**Provided passage**
--------------------
Yet JFK’s efforts to push his economic policies through Congress remained encumbered. He had come to the realization that to push them through, he would need more active bankers’ support. But this was a game they played better than he did.

David and
Time
Magazine, September 1962

The
Life
article elevated Rockefeller’s stature more than Kennedy’s. In its September 7, 1962, cover story, “Banker: The Man at the Top,”
Time
magazine paid homage to Rockefeller through an interview that took place while he was navigating New York traffic. The article portrayed him as a multitasking god, driving, exposing his views to the reporter, and “dictating to the secretary at his side a highly technical memorandum on the need for U.S. banks to give long-term loans to foreign importers so that they might buy more U.S. goods.”

The piece considered the mogul one of that “little group of men” located at “the financial hub of the world’s wealthiest nation” who “by their nods give the stop or go sign to enterprises from Bonn to Bangkok.” It aptly noted, “They wield vast powers.” With Chase’s twenty-eight foreign branches and fifty thousand correspondent banking offices circling the globe,
Time
noted, “Rockefeller frequently hops about the world cementing relationships and encouraging correspondents to be more openhanded with loans to good local risks.” In a page from Rostow’s book, Rockefeller advocated the “profit motive” for progress, telling
Time,
“Business leaders must point out forcefully and persuasively those government policies or actions that prevent the private economy from achieving its full potential.”
50
US Cold War foreign policy saw a fine (or no) line between “forcefully” pointing out policies that prevented private capital from moving where it wanted to and creating such a situation through the use of military force.

McCloy and the Cuban Missile Crisis

After Fidel Castro rose to power following the 1959 Cuban Revolution, Cuba and the Soviet Union forged closer economic ties. As Nasser had done in Egypt, Castro also nationalized the foreign banks. This didn’t sit well with the major US bankers who had considered Cuba a potential strategic financial services hub in the 1950s. The Soviet Union wasn’t just supplanting American capitalist ideology with Communism by its tighter relationship with Cuba; it was keeping bankers from a major financial outpost. The situation grew worse when Kennedy issued an embargo against Cuba by an executive order announced on February 8, 1962.

Eight months later, on October 14, 1962, an American U-2 spy plane discovered medium-range ballistic Soviet missiles in Cuba.
51
Fearing that the Cold War could become a real war, Kennedy convened eighteen advisers, including John McCloy, to discuss his options. Eight days after that, Kennedy
ordered a naval quarantine of Cuba to pressure Khrushchev to remove the missiles. Though McCloy was in Germany on other business, Kennedy urged him to return to the United States to negotiate the Cuba situation at the United Nations.
--------------------
**Data extract**

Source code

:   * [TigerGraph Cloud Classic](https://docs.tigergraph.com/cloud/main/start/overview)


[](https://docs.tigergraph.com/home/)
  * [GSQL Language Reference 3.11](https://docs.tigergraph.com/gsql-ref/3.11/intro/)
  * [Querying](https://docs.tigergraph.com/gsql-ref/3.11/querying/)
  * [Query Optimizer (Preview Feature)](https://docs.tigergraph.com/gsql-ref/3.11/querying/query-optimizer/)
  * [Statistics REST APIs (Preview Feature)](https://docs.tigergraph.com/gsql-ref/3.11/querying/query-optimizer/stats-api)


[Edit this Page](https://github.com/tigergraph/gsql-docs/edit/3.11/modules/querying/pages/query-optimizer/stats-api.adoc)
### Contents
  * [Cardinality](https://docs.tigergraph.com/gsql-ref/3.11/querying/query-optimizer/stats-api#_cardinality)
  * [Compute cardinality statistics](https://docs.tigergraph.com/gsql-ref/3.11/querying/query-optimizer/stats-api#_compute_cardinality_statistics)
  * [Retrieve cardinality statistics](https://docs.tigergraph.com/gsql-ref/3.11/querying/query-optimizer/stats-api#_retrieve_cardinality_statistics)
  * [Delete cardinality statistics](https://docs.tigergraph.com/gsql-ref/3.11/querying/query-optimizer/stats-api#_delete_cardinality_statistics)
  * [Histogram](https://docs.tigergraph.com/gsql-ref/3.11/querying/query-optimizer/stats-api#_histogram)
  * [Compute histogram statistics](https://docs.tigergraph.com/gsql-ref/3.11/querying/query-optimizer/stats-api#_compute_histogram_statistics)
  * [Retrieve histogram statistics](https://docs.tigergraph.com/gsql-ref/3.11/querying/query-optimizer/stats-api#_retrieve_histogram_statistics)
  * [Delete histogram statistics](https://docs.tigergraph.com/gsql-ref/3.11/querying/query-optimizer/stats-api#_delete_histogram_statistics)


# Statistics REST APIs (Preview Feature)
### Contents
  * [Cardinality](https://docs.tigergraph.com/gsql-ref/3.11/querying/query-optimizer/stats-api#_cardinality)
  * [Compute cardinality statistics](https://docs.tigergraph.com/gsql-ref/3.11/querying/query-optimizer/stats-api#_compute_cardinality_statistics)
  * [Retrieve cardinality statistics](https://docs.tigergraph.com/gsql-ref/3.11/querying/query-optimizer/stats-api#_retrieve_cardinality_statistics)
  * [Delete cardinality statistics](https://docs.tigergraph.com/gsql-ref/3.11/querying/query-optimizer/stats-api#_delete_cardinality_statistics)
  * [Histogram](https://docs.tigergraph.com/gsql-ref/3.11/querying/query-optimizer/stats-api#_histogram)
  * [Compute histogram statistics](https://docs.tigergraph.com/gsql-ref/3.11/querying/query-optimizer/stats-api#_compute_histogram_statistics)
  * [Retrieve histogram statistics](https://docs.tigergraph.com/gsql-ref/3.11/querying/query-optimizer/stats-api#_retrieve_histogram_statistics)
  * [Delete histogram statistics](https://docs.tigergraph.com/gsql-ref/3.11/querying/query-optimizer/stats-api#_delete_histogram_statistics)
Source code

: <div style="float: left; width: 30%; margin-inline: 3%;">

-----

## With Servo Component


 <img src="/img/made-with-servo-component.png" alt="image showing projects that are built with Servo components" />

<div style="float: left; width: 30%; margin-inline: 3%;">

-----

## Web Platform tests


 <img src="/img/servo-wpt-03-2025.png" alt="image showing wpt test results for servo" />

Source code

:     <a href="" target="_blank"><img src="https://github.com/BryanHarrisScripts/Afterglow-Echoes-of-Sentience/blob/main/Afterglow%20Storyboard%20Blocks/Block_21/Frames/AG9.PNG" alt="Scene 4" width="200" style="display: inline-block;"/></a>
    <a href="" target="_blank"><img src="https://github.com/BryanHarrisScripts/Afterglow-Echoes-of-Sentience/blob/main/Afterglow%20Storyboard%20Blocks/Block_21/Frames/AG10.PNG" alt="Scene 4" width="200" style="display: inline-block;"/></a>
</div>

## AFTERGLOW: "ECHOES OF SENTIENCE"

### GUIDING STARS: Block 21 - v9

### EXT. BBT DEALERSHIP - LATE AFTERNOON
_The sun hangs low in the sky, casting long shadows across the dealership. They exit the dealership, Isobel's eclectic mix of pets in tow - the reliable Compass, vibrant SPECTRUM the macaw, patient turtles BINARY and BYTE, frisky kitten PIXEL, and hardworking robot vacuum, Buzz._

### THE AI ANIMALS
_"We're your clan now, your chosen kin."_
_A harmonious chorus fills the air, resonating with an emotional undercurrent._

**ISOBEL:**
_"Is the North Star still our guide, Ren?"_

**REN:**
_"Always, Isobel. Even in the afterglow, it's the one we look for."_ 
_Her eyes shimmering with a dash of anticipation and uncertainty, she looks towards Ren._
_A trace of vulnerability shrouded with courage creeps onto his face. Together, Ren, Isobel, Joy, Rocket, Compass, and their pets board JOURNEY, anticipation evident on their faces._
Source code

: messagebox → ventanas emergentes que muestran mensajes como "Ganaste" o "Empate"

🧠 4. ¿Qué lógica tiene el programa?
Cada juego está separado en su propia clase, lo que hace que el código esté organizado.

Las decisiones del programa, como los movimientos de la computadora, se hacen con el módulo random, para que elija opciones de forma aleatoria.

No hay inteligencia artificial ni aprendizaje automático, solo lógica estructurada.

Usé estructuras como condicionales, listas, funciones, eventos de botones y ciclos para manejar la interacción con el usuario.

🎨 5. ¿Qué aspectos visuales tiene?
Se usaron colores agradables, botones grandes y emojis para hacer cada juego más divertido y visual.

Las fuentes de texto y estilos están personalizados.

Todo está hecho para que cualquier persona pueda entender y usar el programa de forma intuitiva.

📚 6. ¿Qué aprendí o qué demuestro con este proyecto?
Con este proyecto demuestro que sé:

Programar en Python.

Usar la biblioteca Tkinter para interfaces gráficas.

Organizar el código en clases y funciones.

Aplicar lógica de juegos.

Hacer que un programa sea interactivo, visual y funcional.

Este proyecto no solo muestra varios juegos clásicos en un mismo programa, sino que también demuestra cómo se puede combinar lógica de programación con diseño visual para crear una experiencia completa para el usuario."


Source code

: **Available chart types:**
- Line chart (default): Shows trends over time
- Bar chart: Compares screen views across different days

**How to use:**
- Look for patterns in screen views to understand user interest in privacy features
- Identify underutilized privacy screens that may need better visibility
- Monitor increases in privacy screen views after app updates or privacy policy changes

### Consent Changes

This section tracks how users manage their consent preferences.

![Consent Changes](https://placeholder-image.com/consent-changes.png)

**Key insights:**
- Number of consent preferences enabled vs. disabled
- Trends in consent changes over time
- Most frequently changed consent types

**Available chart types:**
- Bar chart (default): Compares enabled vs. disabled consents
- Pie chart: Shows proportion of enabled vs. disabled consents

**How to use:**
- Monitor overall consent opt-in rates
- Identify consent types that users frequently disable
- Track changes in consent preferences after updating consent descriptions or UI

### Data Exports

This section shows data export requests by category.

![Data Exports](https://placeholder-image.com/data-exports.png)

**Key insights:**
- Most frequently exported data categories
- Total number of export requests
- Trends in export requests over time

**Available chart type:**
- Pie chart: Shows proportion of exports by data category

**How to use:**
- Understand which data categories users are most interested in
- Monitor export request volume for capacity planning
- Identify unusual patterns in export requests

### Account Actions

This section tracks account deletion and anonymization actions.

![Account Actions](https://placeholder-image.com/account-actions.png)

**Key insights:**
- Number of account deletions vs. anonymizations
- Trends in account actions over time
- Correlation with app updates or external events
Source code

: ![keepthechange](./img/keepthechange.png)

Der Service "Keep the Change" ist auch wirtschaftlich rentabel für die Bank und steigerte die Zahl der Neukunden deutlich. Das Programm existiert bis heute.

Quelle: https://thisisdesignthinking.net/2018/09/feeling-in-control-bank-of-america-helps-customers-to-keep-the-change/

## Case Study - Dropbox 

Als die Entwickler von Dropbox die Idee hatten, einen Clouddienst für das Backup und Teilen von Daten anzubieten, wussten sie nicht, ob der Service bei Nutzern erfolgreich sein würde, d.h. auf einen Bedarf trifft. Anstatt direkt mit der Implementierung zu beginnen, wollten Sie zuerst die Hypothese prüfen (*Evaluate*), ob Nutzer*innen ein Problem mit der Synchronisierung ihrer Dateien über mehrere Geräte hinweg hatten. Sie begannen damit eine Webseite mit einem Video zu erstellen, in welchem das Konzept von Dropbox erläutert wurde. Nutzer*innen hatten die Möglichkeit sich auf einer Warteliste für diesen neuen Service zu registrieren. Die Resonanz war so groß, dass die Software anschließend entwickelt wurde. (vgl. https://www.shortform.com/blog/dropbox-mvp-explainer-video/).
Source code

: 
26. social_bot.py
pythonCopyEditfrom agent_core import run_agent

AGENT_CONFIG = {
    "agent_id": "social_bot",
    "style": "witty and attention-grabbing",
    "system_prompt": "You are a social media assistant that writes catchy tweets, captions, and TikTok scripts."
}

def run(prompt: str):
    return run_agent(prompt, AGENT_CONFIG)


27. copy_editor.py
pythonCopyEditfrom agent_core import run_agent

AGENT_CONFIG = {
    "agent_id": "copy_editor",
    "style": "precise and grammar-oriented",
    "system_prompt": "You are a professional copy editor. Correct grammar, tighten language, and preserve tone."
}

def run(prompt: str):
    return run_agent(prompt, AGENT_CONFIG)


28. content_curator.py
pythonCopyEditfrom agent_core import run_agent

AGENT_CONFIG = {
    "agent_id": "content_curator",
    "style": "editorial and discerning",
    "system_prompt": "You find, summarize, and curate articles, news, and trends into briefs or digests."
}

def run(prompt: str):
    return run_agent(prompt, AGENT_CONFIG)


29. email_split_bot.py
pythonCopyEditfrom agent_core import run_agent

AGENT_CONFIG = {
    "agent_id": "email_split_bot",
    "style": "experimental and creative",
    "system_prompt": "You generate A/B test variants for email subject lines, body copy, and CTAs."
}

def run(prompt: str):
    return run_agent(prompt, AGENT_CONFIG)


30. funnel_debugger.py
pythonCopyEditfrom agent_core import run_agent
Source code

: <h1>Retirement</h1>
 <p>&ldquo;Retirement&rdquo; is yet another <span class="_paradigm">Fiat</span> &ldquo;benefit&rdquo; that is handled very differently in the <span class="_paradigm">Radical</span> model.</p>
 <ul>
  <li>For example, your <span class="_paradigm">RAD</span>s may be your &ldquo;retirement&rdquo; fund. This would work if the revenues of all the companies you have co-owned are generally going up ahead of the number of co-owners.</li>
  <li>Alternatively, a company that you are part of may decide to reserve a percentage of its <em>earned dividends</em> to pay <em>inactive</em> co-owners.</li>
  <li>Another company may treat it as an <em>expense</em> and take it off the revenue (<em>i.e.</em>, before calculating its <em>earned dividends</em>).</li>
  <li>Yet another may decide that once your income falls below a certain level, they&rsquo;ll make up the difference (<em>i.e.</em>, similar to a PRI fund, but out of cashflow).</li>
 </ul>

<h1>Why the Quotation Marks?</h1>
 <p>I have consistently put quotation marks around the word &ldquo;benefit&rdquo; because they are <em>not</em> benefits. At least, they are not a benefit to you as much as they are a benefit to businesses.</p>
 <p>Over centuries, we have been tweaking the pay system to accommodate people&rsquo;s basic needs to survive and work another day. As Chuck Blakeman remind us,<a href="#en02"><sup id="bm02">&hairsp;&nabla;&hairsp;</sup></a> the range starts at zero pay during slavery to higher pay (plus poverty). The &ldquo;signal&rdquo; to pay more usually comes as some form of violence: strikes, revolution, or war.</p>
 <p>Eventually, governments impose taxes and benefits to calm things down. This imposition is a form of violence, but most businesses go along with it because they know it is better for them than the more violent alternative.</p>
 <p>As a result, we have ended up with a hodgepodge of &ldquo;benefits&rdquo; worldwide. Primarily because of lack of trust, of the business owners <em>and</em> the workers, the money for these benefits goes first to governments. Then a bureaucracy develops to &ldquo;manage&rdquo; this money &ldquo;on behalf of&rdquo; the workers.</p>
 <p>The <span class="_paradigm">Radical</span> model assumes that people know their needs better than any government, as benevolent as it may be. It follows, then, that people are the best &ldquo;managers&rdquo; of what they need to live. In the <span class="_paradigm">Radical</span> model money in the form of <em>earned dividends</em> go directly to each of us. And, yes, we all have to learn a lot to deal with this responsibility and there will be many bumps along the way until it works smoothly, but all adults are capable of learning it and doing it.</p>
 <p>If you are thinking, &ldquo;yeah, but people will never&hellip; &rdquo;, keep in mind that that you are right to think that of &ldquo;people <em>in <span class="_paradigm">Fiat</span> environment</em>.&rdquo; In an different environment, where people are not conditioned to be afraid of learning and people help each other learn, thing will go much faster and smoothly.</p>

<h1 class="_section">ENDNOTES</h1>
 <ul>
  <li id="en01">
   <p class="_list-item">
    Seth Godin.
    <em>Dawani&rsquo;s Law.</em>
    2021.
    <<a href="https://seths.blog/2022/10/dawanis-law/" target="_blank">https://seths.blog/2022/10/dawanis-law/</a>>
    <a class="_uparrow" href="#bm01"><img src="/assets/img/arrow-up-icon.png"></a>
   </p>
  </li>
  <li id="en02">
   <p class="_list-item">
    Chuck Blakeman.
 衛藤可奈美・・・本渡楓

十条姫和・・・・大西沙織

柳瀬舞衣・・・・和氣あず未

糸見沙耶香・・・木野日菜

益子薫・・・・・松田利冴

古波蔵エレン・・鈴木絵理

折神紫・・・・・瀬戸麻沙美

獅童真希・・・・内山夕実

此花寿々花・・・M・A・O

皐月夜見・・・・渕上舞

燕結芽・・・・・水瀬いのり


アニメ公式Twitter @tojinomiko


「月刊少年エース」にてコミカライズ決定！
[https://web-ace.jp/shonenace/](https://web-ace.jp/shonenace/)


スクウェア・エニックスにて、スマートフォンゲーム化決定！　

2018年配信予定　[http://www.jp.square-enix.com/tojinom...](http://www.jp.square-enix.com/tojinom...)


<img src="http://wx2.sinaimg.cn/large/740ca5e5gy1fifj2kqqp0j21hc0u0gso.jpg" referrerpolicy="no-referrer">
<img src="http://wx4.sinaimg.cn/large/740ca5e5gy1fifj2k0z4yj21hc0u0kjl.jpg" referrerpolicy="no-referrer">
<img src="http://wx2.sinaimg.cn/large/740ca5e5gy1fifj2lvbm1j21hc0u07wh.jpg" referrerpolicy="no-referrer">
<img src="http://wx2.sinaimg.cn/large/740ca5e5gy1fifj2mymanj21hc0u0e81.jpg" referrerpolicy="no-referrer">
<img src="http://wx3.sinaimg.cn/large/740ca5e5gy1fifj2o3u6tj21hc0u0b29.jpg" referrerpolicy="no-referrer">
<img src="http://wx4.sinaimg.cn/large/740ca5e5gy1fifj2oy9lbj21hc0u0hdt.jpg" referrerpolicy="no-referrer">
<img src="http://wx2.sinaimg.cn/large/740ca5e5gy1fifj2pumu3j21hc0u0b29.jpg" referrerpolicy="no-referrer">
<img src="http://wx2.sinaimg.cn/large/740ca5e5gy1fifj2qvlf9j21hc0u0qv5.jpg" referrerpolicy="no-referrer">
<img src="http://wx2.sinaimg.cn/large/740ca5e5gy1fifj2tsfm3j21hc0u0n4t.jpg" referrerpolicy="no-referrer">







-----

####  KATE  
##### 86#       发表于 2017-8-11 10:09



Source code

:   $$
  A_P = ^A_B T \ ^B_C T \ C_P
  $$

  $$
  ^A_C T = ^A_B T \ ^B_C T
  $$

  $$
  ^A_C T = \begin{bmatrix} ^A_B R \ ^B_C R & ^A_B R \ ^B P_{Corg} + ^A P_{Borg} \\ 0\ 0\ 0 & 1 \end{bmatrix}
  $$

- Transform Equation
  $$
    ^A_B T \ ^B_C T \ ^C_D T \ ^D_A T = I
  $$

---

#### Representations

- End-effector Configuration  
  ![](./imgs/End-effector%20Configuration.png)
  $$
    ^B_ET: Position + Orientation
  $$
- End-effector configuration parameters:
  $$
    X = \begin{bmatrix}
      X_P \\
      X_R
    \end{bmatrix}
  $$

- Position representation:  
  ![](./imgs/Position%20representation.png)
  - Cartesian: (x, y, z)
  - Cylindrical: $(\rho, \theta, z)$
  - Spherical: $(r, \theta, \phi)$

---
--------------------
**Exercises**
A. Render this sentence from the passage on Kennedy and the bankers into Spanish: "After Fidel Castro rose to power following the 1959 Cuban Revolution, Cuba and the Soviet Union forged closer economic ties."
B. Write what comes next in the passage on Kennedy and the bankers, starting after its final sentence.
The listing above comes from a separate source.

**Responses in order**
A. Después de que Fidel Castro llegara al poder tras la Revolución cubana de 1959, Cuba y la Unión Soviética estrecharon sus lazos económicos.

B.
52

Kennedy wasted no time in sending a US military plane to collect McCloy and bring him back. Two days later, Soviet vessels approached the quarantine line anyway. Then, they turned back. Three days after that, the Cubans downed a US reconnaissance plane. Diplomacy appeared to be failing. The whole crisis had begun because the Soviet Union was providing economic assistance and arms to Cuba, which was, as Khrushchev wrote JFK, “constantly under the continuous threat of an invasion.” Now, with various US planes flying over Soviet territory, he declared that his government “could not remain indifferent.” Further, he said that the Soviet government had supplied “defense against aggression” and not “offensive means,” as JFK described it, to protect itself from possible invasions.
53

The situation appeared dire. But after thirteen nailbiting days, on October 28, Kennedy accepted Khrushchev’s offer to withdraw his missiles from Cuba in return for an end to the quarantine, a US pledge not to invade Cuba or violate Cuban airspace, and, more covertly, a US pledge to extract its arms from Turkey.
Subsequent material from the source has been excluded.